Exercices:
1/ Les affirmations (a), (b) et (c) ci-dessous concordent-elles avec l'extrait ? Pour chacune, répondez par oui ou non et citez textuellement les mots décisifs de l'extrait.
(a) En 1959, Miró déclare considérer son atelier comme un potager.
(b) Miró affirme avoir découvert son vocabulaire de formes d'un coup.
(c) Le musée Maillol expose uniquement des peintures de Miró.
2/ Mettez sous forme de tableau Markdown les lignes des entrées, de la ligne contenant "text А за ним, на" à la ligne contenant "text Потом небо", bornes incluses. Utilisez deux colonnes : Num pour le numéro d'ordre et Contenu pour la ligne, sans les lignes vides.

Extrait:
----

Sans cesse, Joan Miró (1893-1983) invente des formes imprévues. Il renouvelle au XXe siècle autant la sculpture que la peinture. Ici, au musée Maillol, se dressent les grandes et les petites sculptures de Miró et ses céramiques (1).

Miró imagine des personnages inattendus, des hommes, des femmes, des oiseaux, des chiens, des têtes graves, un arc monumental et ironique, des portes, les couples, un équilibriste… Telles œuvres s’intitulent le Monument dressé en plein océan à la gloire du vent, ou bien Les trois cheveux magnétiques de la belle blonde attirent les papillons, ou encore L’Horloge du vent

« Je considère (dit Miró en 1959) mon atelier comme un potager… Je travaille comme un jardinier ou comme un vigneron. Les choses viennent lentement. Mon vocabulaire de formes, par exemple, je ne l’ai pas découvert d’un coup. Il s’est formé presque malgré moi. Les choses suivent leur cours naturel. Elles poussent, elles mûrissent. Il faut greffer. Il faut irriguer, comme pour la salade. Ça mûrit dans mon esprit. Aussi je travaille toujours à énormément de choses à la fois. Et même dans des domaines différents : peinture, gravure, lithographie, sculpture, céramique. » Avec patience, précision, avec modestie, avec retenue, Miró innove et surprend (2).

----

Données fournies:

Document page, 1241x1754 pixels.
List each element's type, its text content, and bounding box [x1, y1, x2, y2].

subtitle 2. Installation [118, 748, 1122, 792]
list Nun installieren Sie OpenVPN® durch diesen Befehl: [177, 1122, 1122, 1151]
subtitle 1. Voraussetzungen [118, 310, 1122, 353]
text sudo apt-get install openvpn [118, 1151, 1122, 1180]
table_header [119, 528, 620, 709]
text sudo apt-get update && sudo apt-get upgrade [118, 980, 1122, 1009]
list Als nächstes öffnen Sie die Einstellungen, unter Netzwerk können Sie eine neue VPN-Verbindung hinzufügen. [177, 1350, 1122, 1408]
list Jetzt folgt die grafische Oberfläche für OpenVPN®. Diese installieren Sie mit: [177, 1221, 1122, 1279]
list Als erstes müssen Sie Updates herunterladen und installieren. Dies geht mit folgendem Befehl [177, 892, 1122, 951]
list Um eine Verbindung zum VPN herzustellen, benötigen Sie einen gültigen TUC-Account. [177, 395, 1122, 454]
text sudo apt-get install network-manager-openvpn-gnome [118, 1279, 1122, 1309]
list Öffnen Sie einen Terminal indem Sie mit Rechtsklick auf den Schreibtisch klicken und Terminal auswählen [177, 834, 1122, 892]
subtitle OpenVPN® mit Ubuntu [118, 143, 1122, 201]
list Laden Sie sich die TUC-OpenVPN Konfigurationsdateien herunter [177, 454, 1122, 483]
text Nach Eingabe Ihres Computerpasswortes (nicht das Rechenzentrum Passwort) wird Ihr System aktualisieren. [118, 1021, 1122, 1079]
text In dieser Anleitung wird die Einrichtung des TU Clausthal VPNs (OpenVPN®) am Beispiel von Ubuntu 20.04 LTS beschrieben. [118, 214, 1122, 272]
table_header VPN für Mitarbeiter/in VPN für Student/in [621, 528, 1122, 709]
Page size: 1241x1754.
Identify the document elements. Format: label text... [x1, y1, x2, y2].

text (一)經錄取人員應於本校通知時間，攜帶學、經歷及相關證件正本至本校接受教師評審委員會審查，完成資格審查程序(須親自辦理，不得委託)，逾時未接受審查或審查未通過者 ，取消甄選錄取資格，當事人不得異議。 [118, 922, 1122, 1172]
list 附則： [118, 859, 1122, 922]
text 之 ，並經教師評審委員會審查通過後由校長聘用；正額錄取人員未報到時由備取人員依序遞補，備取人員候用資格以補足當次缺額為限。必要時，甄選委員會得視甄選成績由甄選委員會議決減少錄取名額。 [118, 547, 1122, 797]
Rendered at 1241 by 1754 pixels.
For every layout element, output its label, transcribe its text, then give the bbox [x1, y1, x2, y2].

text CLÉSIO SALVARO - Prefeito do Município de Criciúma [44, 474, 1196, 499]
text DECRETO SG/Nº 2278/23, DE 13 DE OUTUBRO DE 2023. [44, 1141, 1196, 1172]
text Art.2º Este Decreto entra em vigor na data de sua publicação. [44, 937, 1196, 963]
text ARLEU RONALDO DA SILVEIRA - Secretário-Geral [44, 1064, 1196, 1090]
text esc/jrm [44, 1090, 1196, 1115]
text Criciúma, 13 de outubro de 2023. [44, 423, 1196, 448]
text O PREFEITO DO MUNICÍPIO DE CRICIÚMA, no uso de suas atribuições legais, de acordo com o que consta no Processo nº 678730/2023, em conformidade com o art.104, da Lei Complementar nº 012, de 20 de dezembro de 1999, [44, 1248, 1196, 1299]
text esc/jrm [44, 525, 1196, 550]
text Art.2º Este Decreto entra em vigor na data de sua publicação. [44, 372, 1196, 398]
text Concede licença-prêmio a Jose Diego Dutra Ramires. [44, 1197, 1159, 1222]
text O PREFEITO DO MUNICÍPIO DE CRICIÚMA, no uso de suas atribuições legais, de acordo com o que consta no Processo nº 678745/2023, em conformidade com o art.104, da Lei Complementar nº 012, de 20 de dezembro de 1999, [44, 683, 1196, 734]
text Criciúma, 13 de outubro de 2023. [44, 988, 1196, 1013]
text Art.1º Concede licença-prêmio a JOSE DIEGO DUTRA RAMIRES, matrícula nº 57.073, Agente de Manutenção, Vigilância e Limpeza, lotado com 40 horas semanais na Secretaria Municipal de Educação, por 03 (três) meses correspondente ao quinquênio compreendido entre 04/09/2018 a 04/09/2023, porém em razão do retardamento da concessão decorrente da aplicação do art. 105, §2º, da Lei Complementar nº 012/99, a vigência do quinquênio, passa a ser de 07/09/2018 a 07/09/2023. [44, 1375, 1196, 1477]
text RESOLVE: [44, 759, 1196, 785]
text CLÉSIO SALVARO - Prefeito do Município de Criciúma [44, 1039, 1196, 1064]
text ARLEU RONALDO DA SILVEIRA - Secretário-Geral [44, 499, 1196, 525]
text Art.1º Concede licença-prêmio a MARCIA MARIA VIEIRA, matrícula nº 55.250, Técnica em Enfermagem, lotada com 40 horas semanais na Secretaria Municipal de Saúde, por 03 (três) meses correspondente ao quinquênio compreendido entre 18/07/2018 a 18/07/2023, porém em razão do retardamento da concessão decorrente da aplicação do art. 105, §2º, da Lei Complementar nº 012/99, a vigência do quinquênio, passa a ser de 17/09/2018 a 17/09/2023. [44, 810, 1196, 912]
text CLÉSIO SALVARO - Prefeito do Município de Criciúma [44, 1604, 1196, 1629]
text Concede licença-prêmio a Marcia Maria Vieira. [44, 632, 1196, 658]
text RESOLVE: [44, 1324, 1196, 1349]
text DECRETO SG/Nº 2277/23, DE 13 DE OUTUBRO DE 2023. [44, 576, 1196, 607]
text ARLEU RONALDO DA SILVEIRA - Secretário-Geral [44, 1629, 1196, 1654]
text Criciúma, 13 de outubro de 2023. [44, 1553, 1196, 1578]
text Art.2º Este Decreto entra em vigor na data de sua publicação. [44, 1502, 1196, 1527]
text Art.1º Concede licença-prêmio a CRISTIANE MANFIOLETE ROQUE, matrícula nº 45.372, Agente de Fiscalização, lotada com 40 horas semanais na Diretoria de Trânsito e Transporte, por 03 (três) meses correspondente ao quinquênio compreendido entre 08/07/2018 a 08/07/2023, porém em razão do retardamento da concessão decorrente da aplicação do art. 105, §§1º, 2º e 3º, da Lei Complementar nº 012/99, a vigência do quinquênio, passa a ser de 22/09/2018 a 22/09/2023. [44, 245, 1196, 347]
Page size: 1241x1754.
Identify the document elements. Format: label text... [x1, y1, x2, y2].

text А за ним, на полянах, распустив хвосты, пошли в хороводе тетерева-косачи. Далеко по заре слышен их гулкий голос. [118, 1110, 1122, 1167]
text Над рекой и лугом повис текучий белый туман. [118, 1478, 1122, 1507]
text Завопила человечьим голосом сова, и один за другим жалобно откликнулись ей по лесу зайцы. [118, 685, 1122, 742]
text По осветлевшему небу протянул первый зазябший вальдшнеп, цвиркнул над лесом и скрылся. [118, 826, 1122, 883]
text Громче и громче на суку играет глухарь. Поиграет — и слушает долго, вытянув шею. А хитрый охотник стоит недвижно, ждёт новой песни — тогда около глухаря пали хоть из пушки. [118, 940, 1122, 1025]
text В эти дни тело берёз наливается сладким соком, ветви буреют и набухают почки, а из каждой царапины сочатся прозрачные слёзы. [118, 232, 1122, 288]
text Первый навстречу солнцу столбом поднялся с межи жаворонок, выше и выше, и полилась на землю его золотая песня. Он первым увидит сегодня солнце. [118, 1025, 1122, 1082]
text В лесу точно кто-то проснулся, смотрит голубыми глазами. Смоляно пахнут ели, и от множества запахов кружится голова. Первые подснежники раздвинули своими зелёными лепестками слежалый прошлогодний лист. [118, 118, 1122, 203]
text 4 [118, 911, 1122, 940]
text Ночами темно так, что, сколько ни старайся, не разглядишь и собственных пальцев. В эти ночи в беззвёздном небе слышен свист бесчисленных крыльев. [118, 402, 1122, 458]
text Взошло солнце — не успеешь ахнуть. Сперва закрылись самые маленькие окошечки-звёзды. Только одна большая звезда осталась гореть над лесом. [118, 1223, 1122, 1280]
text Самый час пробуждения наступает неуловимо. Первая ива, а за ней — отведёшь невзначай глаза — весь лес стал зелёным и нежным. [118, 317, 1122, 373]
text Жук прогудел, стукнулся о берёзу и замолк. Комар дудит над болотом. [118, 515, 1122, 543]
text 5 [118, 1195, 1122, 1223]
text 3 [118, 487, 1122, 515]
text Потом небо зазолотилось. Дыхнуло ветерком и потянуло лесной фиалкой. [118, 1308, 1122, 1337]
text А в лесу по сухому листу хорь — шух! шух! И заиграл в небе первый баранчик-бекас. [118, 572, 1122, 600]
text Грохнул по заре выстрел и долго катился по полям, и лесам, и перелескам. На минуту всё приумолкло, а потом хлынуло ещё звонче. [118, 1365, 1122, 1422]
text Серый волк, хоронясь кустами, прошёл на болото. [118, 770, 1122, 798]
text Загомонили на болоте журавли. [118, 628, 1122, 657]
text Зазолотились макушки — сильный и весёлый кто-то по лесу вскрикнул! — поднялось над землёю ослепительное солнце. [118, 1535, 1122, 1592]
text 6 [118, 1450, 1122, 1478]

----

Corrigé:
1/
(a) Oui : « Je considère (dit Miró en 1959) mon atelier comme un potager »
(b) Non : « Mon vocabulaire de formes, par exemple, je ne l’ai pas découvert d’un coup. »
(c) Non : « Ici, au musée Maillol, se dressent les grandes et les petites sculptures de Miró et ses céramiques »

2/
| Num | Contenu |
|---|---|
| 1 | text А за ним, на полянах, распустив хвосты, пошли в хороводе тетерева-косачи. Далеко по заре слышен их гулкий голос. [118, 1110, 1122, 1167] |
| 2 | text Над рекой и лугом повис текучий белый туман. [118, 1478, 1122, 1507] |
| 3 | text Завопила человечьим голосом сова, и один за другим жалобно откликнулись ей по лесу зайцы. [118, 685, 1122, 742] |
| 4 | text По осветлевшему небу протянул первый зазябший вальдшнеп, цвиркнул над лесом и скрылся. [118, 826, 1122, 883] |
| 5 | text Громче и громче на суку играет глухарь. Поиграет — и слушает долго, вытянув шею. А хитрый охотник стоит недвижно, ждёт новой песни — тогда около глухаря пали хоть из пушки. [118, 940, 1122, 1025] |
| 6 | text В эти дни тело берёз наливается сладким соком, ветви буреют и набухают почки, а из каждой царапины сочатся прозрачные слёзы. [118, 232, 1122, 288] |
| 7 | text Первый навстречу солнцу столбом поднялся с межи жаворонок, выше и выше, и полилась на землю его золотая песня. Он первым увидит сегодня солнце. [118, 1025, 1122, 1082] |
| 8 | text В лесу точно кто-то проснулся, смотрит голубыми глазами. Смоляно пахнут ели, и от множества запахов кружится голова. Первые подснежники раздвинули своими зелёными лепестками слежалый прошлогодний лист. [118, 118, 1122, 203] |
| 9 | text 4 [118, 911, 1122, 940] |
| 10 | text Ночами темно так, что, сколько ни старайся, не разглядишь и собственных пальцев. В эти ночи в беззвёздном небе слышен свист бесчисленных крыльев. [118, 402, 1122, 458] |
| 11 | text Взошло солнце — не успеешь ахнуть. Сперва закрылись самые маленькие окошечки-звёзды. Только одна большая звезда осталась гореть над лесом. [118, 1223, 1122, 1280] |
| 12 | text Самый час пробуждения наступает неуловимо. Первая ива, а за ней — отведёшь невзначай глаза — весь лес стал зелёным и нежным. [118, 317, 1122, 373] |
| 13 | text Жук прогудел, стукнулся о берёзу и замолк. Комар дудит над болотом. [118, 515, 1122, 543] |
| 14 | text 5 [118, 1195, 1122, 1223] |
| 15 | text 3 [118, 487, 1122, 515] |
| 16 | text Потом небо зазолотилось. Дыхнуло ветерком и потянуло лесной фиалкой. [118, 1308, 1122, 1337] |